## PROBLEM TO SOLVE
Where the records below show a line containing "hfov_deg: 9.3", start copying; end with the line containing "exposure_s: 1/160", and copy it too.

== EXTRACTED DATA ==

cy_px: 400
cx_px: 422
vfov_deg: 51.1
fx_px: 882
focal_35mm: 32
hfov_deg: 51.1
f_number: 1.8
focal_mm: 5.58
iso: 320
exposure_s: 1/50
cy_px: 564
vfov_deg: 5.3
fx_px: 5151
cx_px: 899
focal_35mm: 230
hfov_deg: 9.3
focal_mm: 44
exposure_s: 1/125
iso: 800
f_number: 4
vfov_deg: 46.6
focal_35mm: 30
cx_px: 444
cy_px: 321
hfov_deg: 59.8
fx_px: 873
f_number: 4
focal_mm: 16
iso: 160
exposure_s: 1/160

===
== EXTRACTED DATA ==

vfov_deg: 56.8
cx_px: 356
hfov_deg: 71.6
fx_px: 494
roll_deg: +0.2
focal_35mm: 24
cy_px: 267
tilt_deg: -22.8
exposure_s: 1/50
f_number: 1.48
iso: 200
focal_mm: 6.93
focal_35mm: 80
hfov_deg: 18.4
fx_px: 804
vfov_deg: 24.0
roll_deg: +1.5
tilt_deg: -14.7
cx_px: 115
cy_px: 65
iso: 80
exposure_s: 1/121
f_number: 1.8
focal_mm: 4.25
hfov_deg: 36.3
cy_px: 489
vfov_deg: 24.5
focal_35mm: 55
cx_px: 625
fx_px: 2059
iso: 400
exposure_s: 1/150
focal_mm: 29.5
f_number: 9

===

## WRITTEN SOLUTION
hfov_deg: 9.3
focal_mm: 44
exposure_s: 1/125
iso: 800
f_number: 4
vfov_deg: 46.6
focal_35mm: 30
cx_px: 444
cy_px: 321
hfov_deg: 59.8
fx_px: 873
f_number: 4
focal_mm: 16
iso: 160
exposure_s: 1/160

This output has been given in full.